**Supplied material**
• • •

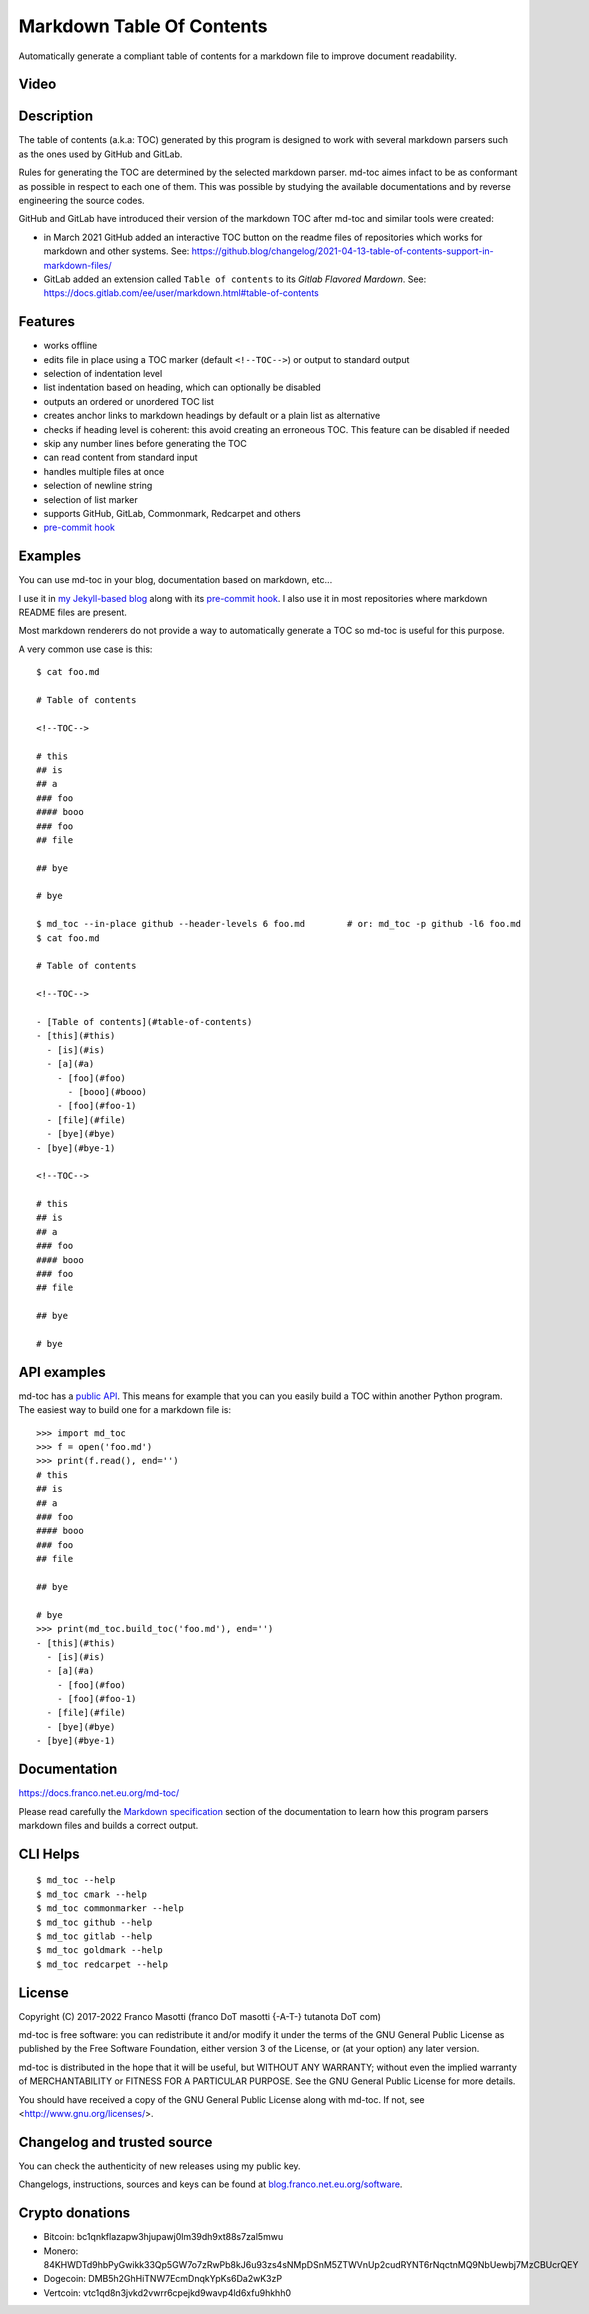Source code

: Markdown Table Of Contents
==========================

|pypiver|    |debian|    |nix|    |downloads|    |dependentrepos|    |pre-commit|	|buymeacoffee|

.. |pypiver| image:: https://img.shields.io/pypi/v/md-toc.svg
               :alt: PyPI md-toc version
               :target: https://pypi.org/project/md-toc/

.. |debian|  image:: https://repology.org/badge/version-for-repo/debian_12/md-toc.svg
               :alt: Debian 12 package
               :target: https://repology.org/project/md-toc/versions

.. |nix| image:: https://repology.org/badge/version-for-repo/nix_unstable/python:md-toc.svg
           :alt: nixpkgs unstable package
           :target: https://repology.org/project/python:md-toc/versions

.. |downloads| image:: https://pepy.tech/badge/md-toc
                 :alt: Downloads
                 :target: https://pepy.tech/project/md-toc

.. |dependentrepos| image:: https://img.shields.io/librariesio/dependent-repos/pypi/md-toc.svg
                      :alt: Dependent repos (via libraries.io)
                      :target: https://libraries.io/pypi/md-toc/dependents

.. |pre-commit| image:: https://img.shields.io/badge/pre--commit-enabled-brightgreen?logo=pre-commit&logoColor=white
				  :alt: pre-commit
				  :target: https://github.com/pre-commit/pre-commit

.. |buymeacoffee| image:: assets/buy_me_a_coffee.svg
                   :alt: Buy me a coffee
                   :target: https://buymeacoff.ee/frnmst

Automatically generate a compliant table of contents for a markdown file to
improve document readability.

Video
-----

.. image:: https://asciinema.org/a/452384.png
     :target: https://asciinema.org/a/452384
     :align: center

Description
-----------

The table of contents (a.k.a: TOC) generated by this program is designed to
work with several markdown parsers such as the ones used by GitHub and GitLab.

Rules for generating the TOC are determined by the selected
markdown parser. md-toc aimes infact to be as conformant as possible in
respect to each one of them. This was possible by studying the available
documentations and by reverse engineering the source codes.

GitHub and GitLab have introduced their version of the markdown TOC
after md-toc and similar tools were created:

- in March 2021 GitHub added an interactive TOC button on the readme files of repositories which
  works for markdown and other systems.
  See:
  https://github.blog/changelog/2021-04-13-table-of-contents-support-in-markdown-files/
- GitLab added an extension called ``Table of contents`` to
  its `Gitlab Flavored Mardown`. See:
  https://docs.gitlab.com/ee/user/markdown.html#table-of-contents

Features
--------

- works offline
- edits file in place using a TOC marker (default ``<!--TOC-->``) or output to standard output
- selection of indentation level
- list indentation based on heading, which can optionally be disabled
- outputs an ordered or unordered TOC list
- creates anchor links to markdown headings by default or a plain list as alternative
- checks if heading level is coherent: this avoid creating an erroneous TOC. This feature can be disabled if needed
- skip any number lines before generating the TOC
- can read content from standard input
- handles multiple files at once
- selection of newline string
- selection of list marker
- supports GitHub, GitLab, Commonmark, Redcarpet and others
- `pre-commit <https://pre-commit.com/>`_ `hook <https://docs.franco.net.eu.org/md-toc/pre_commit_hook.html>`_

Examples
--------

You can use md-toc in your blog, documentation based on markdown, etc...

I use it in `my Jekyll-based blog <https://blog.franco.net.eu.org/>`_ along
with its `pre-commit hook <https://software.franco.net.eu.org/frnmst/blog/src/branch/master/.pre-commit-config.yaml>`_.
I also use it in most repositories where markdown README files are present.

Most markdown renderers do not provide a way to automatically generate a TOC so
md-toc is useful for this purpose.

A very common use case is this:

::

    $ cat foo.md

    # Table of contents

    <!--TOC-->

    # this
    ## is
    ## a
    ### foo
    #### booo
    ### foo
    ## file

    ## bye

    # bye

    $ md_toc --in-place github --header-levels 6 foo.md        # or: md_toc -p github -l6 foo.md
    $ cat foo.md

    # Table of contents

    <!--TOC-->

    - [Table of contents](#table-of-contents)
    - [this](#this)
      - [is](#is)
      - [a](#a)
        - [foo](#foo)
          - [booo](#booo)
        - [foo](#foo-1)
      - [file](#file)
      - [bye](#bye)
    - [bye](#bye-1)

    <!--TOC-->

    # this
    ## is
    ## a
    ### foo
    #### booo
    ### foo
    ## file

    ## bye

    # bye

API examples
------------

md-toc has a `public API`_. This means for example that you can you easily
build a TOC within another Python program. The easiest way to build one
for a markdown file is:

::

    >>> import md_toc
    >>> f = open('foo.md')
    >>> print(f.read(), end='')
    # this
    ## is
    ## a
    ### foo
    #### booo
    ### foo
    ## file

    ## bye

    # bye
    >>> print(md_toc.build_toc('foo.md'), end='')
    - [this](#this)
      - [is](#is)
      - [a](#a)
        - [foo](#foo)
        - [foo](#foo-1)
      - [file](#file)
      - [bye](#bye)
    - [bye](#bye-1)

.. _public API: https://docs.franco.net.eu.org/md-toc/api.html

Documentation
-------------

https://docs.franco.net.eu.org/md-toc/

Please read carefully the `Markdown specification`_ section of the documentation
to learn how this program parsers markdown files and builds a correct output.

.. _Markdown specification: https://docs.franco.net.eu.org/md-toc/markdown_specification.html

CLI Helps
---------

::

    $ md_toc --help
    $ md_toc cmark --help
    $ md_toc commonmarker --help
    $ md_toc github --help
    $ md_toc gitlab --help
    $ md_toc goldmark --help
    $ md_toc redcarpet --help

License
-------

Copyright (C) 2017-2022 Franco Masotti (franco \D\o\T masotti {-A-T-} tutanota \D\o\T com)

md-toc is free software: you can redistribute it and/or modify
it under the terms of the GNU General Public License as published by
the Free Software Foundation, either version 3 of the License, or
(at your option) any later version.

md-toc is distributed in the hope that it will be useful,
but WITHOUT ANY WARRANTY; without even the implied warranty of
MERCHANTABILITY or FITNESS FOR A PARTICULAR PURPOSE.  See the
GNU General Public License for more details.

You should have received a copy of the GNU General Public License
along with md-toc.  If not, see <http://www.gnu.org/licenses/>.

Changelog and trusted source
----------------------------

You can check the authenticity of new releases using my public key.

Changelogs, instructions, sources and keys can be found at `blog.franco.net.eu.org/software <https://blog.franco.net.eu.org/software/>`_.

Crypto donations
----------------

- Bitcoin: bc1qnkflazapw3hjupawj0lm39dh9xt88s7zal5mwu
- Monero: 84KHWDTd9hbPyGwikk33Qp5GW7o7zRwPb8kJ6u93zs4sNMpDSnM5ZTWVnUp2cudRYNT6rNqctnMQ9NbUewbj7MzCBUcrQEY
- Dogecoin: DMB5h2GhHiTNW7EcmDnqkYpKs6Da2wK3zP
- Vertcoin: vtc1qd8n3jvkd2vwrr6cpejkd9wavp4ld6xfu9hkhh0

• • •

**Your instructions**
The response should reproduce all the material above exactly and leave out its pictures.

**Written solution**
Source code

: Markdown Table Of Contents
==========================

|pypiver|    |debian|    |nix|    |downloads|    |dependentrepos|    |pre-commit|	|buymeacoffee|

.. |pypiver| image:: https://img.shields.io/pypi/v/md-toc.svg
               :alt: PyPI md-toc version
               :target: https://pypi.org/project/md-toc/

.. |debian|  image:: https://repology.org/badge/version-for-repo/debian_12/md-toc.svg
               :alt: Debian 12 package
               :target: https://repology.org/project/md-toc/versions

.. |nix| image:: https://repology.org/badge/version-for-repo/nix_unstable/python:md-toc.svg
           :alt: nixpkgs unstable package
           :target: https://repology.org/project/python:md-toc/versions

.. |downloads| image:: https://pepy.tech/badge/md-toc
                 :alt: Downloads
                 :target: https://pepy.tech/project/md-toc

.. |dependentrepos| image:: https://img.shields.io/librariesio/dependent-repos/pypi/md-toc.svg
                      :alt: Dependent repos (via libraries.io)
                      :target: https://libraries.io/pypi/md-toc/dependents

.. |pre-commit| image:: https://img.shields.io/badge/pre--commit-enabled-brightgreen?logo=pre-commit&logoColor=white
				  :alt: pre-commit
				  :target: https://github.com/pre-commit/pre-commit

.. |buymeacoffee| image:: assets/buy_me_a_coffee.svg
                   :alt: Buy me a coffee
                   :target: https://buymeacoff.ee/frnmst

Automatically generate a compliant table of contents for a markdown file to
improve document readability.

Video
-----

.. image:: https://asciinema.org/a/452384.png
     :target: https://asciinema.org/a/452384
     :align: center

Description
-----------

The table of contents (a.k.a: TOC) generated by this program is designed to
work with several markdown parsers such as the ones used by GitHub and GitLab.

Rules for generating the TOC are determined by the selected
markdown parser. md-toc aimes infact to be as conformant as possible in
respect to each one of them. This was possible by studying the available
documentations and by reverse engineering the source codes.

GitHub and GitLab have introduced their version of the markdown TOC
after md-toc and similar tools were created:

- in March 2021 GitHub added an interactive TOC button on the readme files of repositories which
  works for markdown and other systems.
  See:
  https://github.blog/changelog/2021-04-13-table-of-contents-support-in-markdown-files/
- GitLab added an extension called ``Table of contents`` to
  its `Gitlab Flavored Mardown`. See:
  https://docs.gitlab.com/ee/user/markdown.html#table-of-contents

Features
--------

- works offline
- edits file in place using a TOC marker (default ``<!--TOC-->``) or output to standard output
- selection of indentation level
- list indentation based on heading, which can optionally be disabled
- outputs an ordered or unordered TOC list
- creates anchor links to markdown headings by default or a plain list as alternative
- checks if heading level is coherent: this avoid creating an erroneous TOC. This feature can be disabled if needed
- skip any number lines before generating the TOC
- can read content from standard input
- handles multiple files at once
- selection of newline string
- selection of list marker
- supports GitHub, GitLab, Commonmark, Redcarpet and others
- `pre-commit <https://pre-commit.com/>`_ `hook <https://docs.franco.net.eu.org/md-toc/pre_commit_hook.html>`_

Examples
--------

You can use md-toc in your blog, documentation based on markdown, etc...

I use it in `my Jekyll-based blog <https://blog.franco.net.eu.org/>`_ along
with its `pre-commit hook <https://software.franco.net.eu.org/frnmst/blog/src/branch/master/.pre-commit-config.yaml>`_.
I also use it in most repositories where markdown README files are present.

Most markdown renderers do not provide a way to automatically generate a TOC so
md-toc is useful for this purpose.

A very common use case is this:

::

    $ cat foo.md

    # Table of contents

    <!--TOC-->

    # this
    ## is
    ## a
    ### foo
    #### booo
    ### foo
    ## file

    ## bye

    # bye

    $ md_toc --in-place github --header-levels 6 foo.md        # or: md_toc -p github -l6 foo.md
    $ cat foo.md

    # Table of contents

    <!--TOC-->

    - [Table of contents](#table-of-contents)
    - [this](#this)
      - [is](#is)
      - [a](#a)
        - [foo](#foo)
          - [booo](#booo)
        - [foo](#foo-1)
      - [file](#file)
      - [bye](#bye)
    - [bye](#bye-1)

    <!--TOC-->

    # this
    ## is
    ## a
    ### foo
    #### booo
    ### foo
    ## file

    ## bye

    # bye

API examples
------------

md-toc has a `public API`_. This means for example that you can you easily
build a TOC within another Python program. The easiest way to build one
for a markdown file is:

::

    >>> import md_toc
    >>> f = open('foo.md')
    >>> print(f.read(), end='')
    # this
    ## is
    ## a
    ### foo
    #### booo
    ### foo
    ## file

    ## bye

    # bye
    >>> print(md_toc.build_toc('foo.md'), end='')
    - [this](#this)
      - [is](#is)
      - [a](#a)
        - [foo](#foo)
        - [foo](#foo-1)
      - [file](#file)
      - [bye](#bye)
    - [bye](#bye-1)

.. _public API: https://docs.franco.net.eu.org/md-toc/api.html

Documentation
-------------

https://docs.franco.net.eu.org/md-toc/

Please read carefully the `Markdown specification`_ section of the documentation
to learn how this program parsers markdown files and builds a correct output.

.. _Markdown specification: https://docs.franco.net.eu.org/md-toc/markdown_specification.html

CLI Helps
---------

::

    $ md_toc --help
    $ md_toc cmark --help
    $ md_toc commonmarker --help
    $ md_toc github --help
    $ md_toc gitlab --help
    $ md_toc goldmark --help
    $ md_toc redcarpet --help

License
-------

Copyright (C) 2017-2022 Franco Masotti (franco \D\o\T masotti {-A-T-} tutanota \D\o\T com)

md-toc is free software: you can redistribute it and/or modify
it under the terms of the GNU General Public License as published by
the Free Software Foundation, either version 3 of the License, or
(at your option) any later version.

md-toc is distributed in the hope that it will be useful,
but WITHOUT ANY WARRANTY; without even the implied warranty of
MERCHANTABILITY or FITNESS FOR A PARTICULAR PURPOSE.  See the
GNU General Public License for more details.

You should have received a copy of the GNU General Public License
along with md-toc.  If not, see <http://www.gnu.org/licenses/>.

Changelog and trusted source
----------------------------

You can check the authenticity of new releases using my public key.

Changelogs, instructions, sources and keys can be found at `blog.franco.net.eu.org/software <https://blog.franco.net.eu.org/software/>`_.

Crypto donations
----------------

- Bitcoin: bc1qnkflazapw3hjupawj0lm39dh9xt88s7zal5mwu
- Monero: 84KHWDTd9hbPyGwikk33Qp5GW7o7zRwPb8kJ6u93zs4sNMpDSnM5ZTWVnUp2cudRYNT6rNqctnMQ9NbUewbj7MzCBUcrQEY
- Dogecoin: DMB5h2GhHiTNW7EcmDnqkYpKs6Da2wK3zP
- Vertcoin: vtc1qd8n3jvkd2vwrr6cpejkd9wavp4ld6xfu9hkhh0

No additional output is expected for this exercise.